Another problem is when people think they have outsmarted the query optimizer and know which index it should use. If you know better, why not tell it which index to use and save it the time of trying to figure it out? The problem is that index usage is very situational. Is that truly the right index to use? Like most things in SQL Server, it depends. It may be the right index to use for that specific parameter. Or it may be the right index to use for the current volume or cardinality of data. Will it still be the right index 3 months from now? Will it be the right index when the table has 4 times as much data? Will it still be the right index if the data skews heavily so that some parameters have a low number of records and some values have a large number of records?
Quite often, the answer is “no”. I have met DBAs and developers who love to use query hints, including index hints. Hinting is generally a dangerous thing to do because you tie the hands of the query engine into always performing the query in a specific way whether that way is fast or not. Let’s take a look at a real world example I dealt with just last week.

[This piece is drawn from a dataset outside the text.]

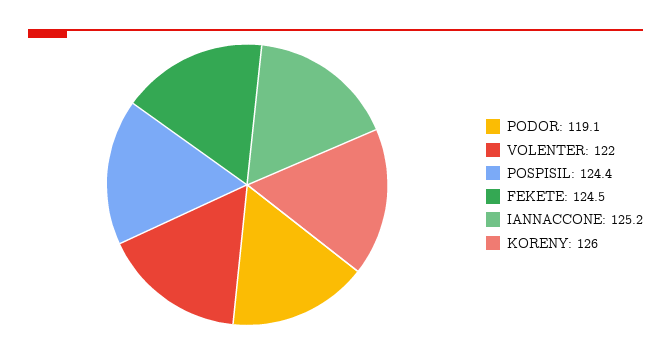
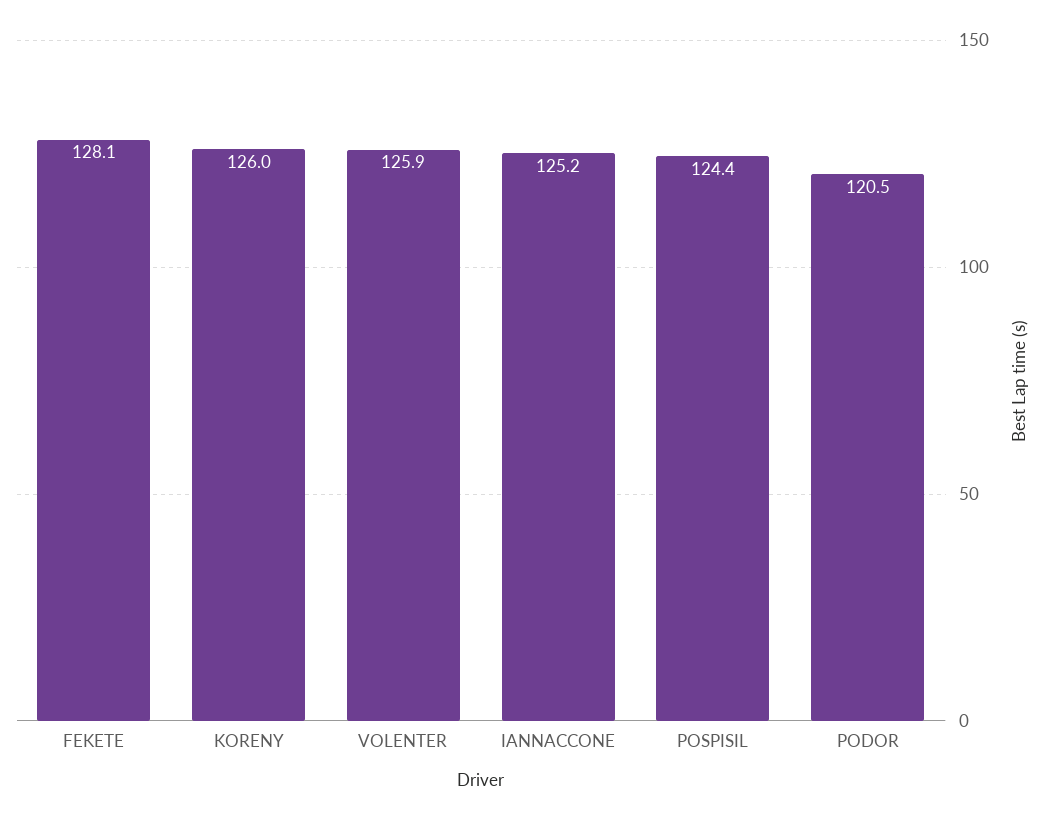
PODOR: 119.1 -> 120.5
VOLENTER: 122 -> 125.9
FEKETE: 124.5 -> 128.1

When I investigate the “slow performance” of a production SQL Server, with no idea of what specifically was running slow, one thing I look for are queries consuming a lot of resources. They had captured a very short SQL trace of activity on the server shortly after the slowness issue was raised, and I combed through that to find the biggest queries. One of the top queries for CPU time and for IO was using an index hint. I did a little testing of the query to see if the index hint was actually helping or not.

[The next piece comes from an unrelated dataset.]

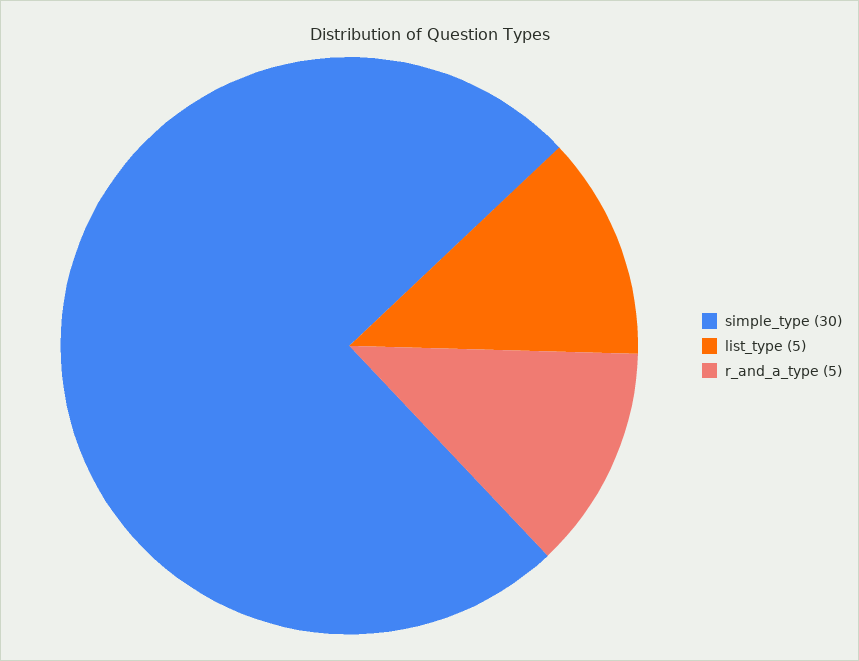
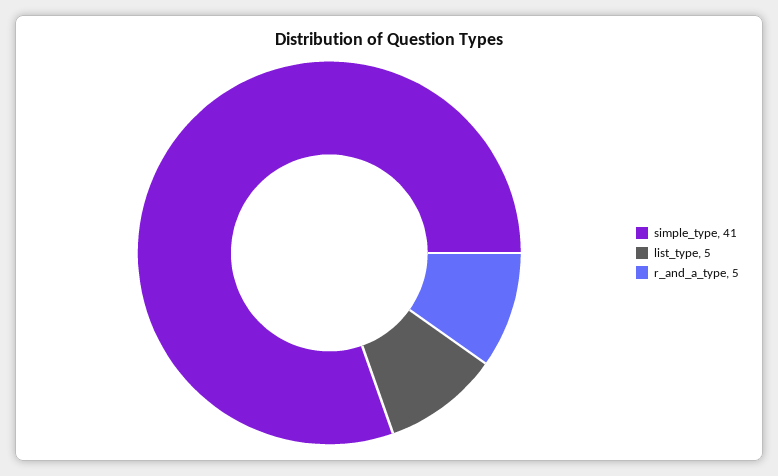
simple_type: 30 -> 41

The query in question was actually a very simple query:
-- Get Min and Max BatchItemID based on Min and Max BatchID's SELECT @MinBatchItemID = MIN(ID), @MaxBatchItemID = MAX(ID) FROM dbo.BatchItem WITH (index="ix_Batch_BatchItem") WHERE Batch BETWEEN @MinBatchID AND @MaxBatchID;
For testing purposes, I remove the variables and compare the query with and without the index hint:
SELECT MIN(ID) , MAX(ID) FROM dbo.BatchItem WITH (index="ix_Batch_BatchItem") WHERE Batch between 0 and 200000000; SELECT MIN(ID) , MAX(ID) FROM dbo.BatchItem WHERE Batch between 0 and 200000000;
The query with the index hint takes 96 seconds and has the following I/O stats:
Without the index hint, it takes 246 ms (< ¼ second) and has the following I/O stats:
Note that with the index hint, scan count is 21 instead of 2, Logical reads is 15,336,546 instead of 13,172, and total pages read from disk are 13,023,603 (physical reads + read-ahead reads) instead of 3. That’s 390 times faster and 1164 times fewer reads without the index hint. If I ran both version of the queries repeatedly, physical reads dropped to 0 for the query without the hint, but the query with the index hint always had to read some large amount of pages from disk indicating that it wasn’t maintaining that large amount of data in cache for very long.
The recommendation I made was simple: stop using index hints. If you have a query that is not using the optimal plan, don’t just take a short cut and use a hint. Figure out why it’s not getting the optimal plan and fix that. Index hints don’t address the core problem. They address a symptom, and they do it in a way that is permanent whether it is good or not. If you have a query that is performing bad or using a lot of resource and it has an index hint, or any query hint for that matter, test it without the hint, and you may get a quick performance win.